1021 — Tailoring PACT to the Needs of Women Veterans Using Evidence-Based Quality Improvement

Lead/Presenter: Elizabeth Yano, COIN - Los Angeles
All Authors: Yano EM (VA Los Angeles HSR&D Center for the Study of Healthcare Innovation, Implementation & Policy) Hamilton AB (VA Los Angeles HSR&D Center for the Study of Healthcare Innovation, Implementation & Policy) Chow B (VA Los Angeles HSR&D Center for the Study of Healthcare Innovation, Implementation & Policy) Canelo I (VA Los Angeles HSR&D Center for the Study of Healthcare Innovation, Implementation & Policy) Chuang E (UCLA Fielding School of Public Health) Brunner J (VA Los Angeles HSR&D Center for the Study of Healthcare Innovation, Implementation & Policy) Rubenstein LV (VA Los Angeles HSR&D Center for the Study of Healthcare Innovation, Implementation & Policy)

Objectives:
VA policy guidance for PACT implementation was not originally adapted for special populations, including women Veterans (WVs), whose numerical minority, comorbid physical and mental health (MH) burdens, and need for gender-specific care complicates primary care (PC) delivery. We tested an evidence-based quality improvement (EBQI) approach to tailoring PACT to meet WVs' needs.

Methods:
We tested EBQI in a 12-VAMC cluster randomized trial, using an unbalanced 2:1 allocation to accommodate anticipated variations in EBQI implementation (8E:4C). In this study, EBQI included multilevel VISN stakeholder panel meetings for consensus on QI priorities, EBQI team training, external practice facilitation, formative feedback, and across-site collaboration calls. Feedback reports were drawn from baseline patient surveys (computer-assisted telephone interviews of random sample of WVs with 3+ PC and/or women's health (WH) visits in past year), provider/staff surveys (web surveys of census in general PC and WH clinics), key stakeholder interviews (VISN, VAMC, clinic), teamlet interviews (random samples of general PC/WH clinic members), and quality metrics by gender.

Results:
EBQI VAMCs completed 1-3 QI projects each over 24-months, including improved follow-up of abnormal breast cancer screening (27% increase in documentation, 6-day average decline in follow-up), follow-up of abnormal cervical cancer screening ( < 50% to 85% received correct recommendations), testing/reporting cervical cytology (72% to 96% compliance), assignment of new patients to designated WH providers (75% to 100%), visit comprehensiveness (0% to 80% obtaining labs before first appointment), PACT team functioning (increased team climate scores and quality metrics, reduced fractured days and burnout), residents' trauma-sensitive communication with WV patients (increased knowledge, communication, satisfaction scores), and proactive identification of WVs in MH crisis/distress (pre-visit MH handoffs; improved patient, provider, staff satisfaction).
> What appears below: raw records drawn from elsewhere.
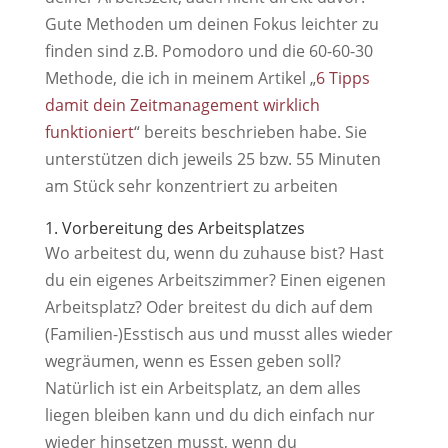
Gute Methoden um deinen Fokus leichter zu
finden sind z.B. Pomodoro und die 60-60-30
Methode, die ich in meinem Artikel „
6 Tipps
damit dein Zeitmanagement wirklich
funktioniert
“ bereits beschrieben habe. Sie
unterstützen dich jeweils 25 bzw. 55 Minuten
am Stück sehr konzentriert zu arbeiten
1. Vorbereitung des Arbeitsplatzes
Wo arbeitest du, wenn du zuhause bist? Hast
du ein eigenes Arbeitszimmer? Einen eigenen
Arbeitsplatz? Oder breitest du dich auf dem
(Familien-)Esstisch aus und musst alles wieder
wegräumen, wenn es Essen geben soll?
Natürlich ist ein Arbeitsplatz, an dem alles
liegen bleiben kann und du dich einfach nur
wieder hinsetzen musst, wenn du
Multiple QI projects are being spread within their VISNs.

Implications:
VAMCs participating in EBQI made substantial gains in a wide range of QI targets aligned with VISN priorities and adapted to local contexts, with researchers providing training, technical support and formative data but otherwise without additional direct funding.

Impacts:
EBQI impacts fostered employee engagement and implementation and diffusion of promising practices to enhance PACT care, and have led to operations partner adoption of EBQI for use among low-performing VAMCs.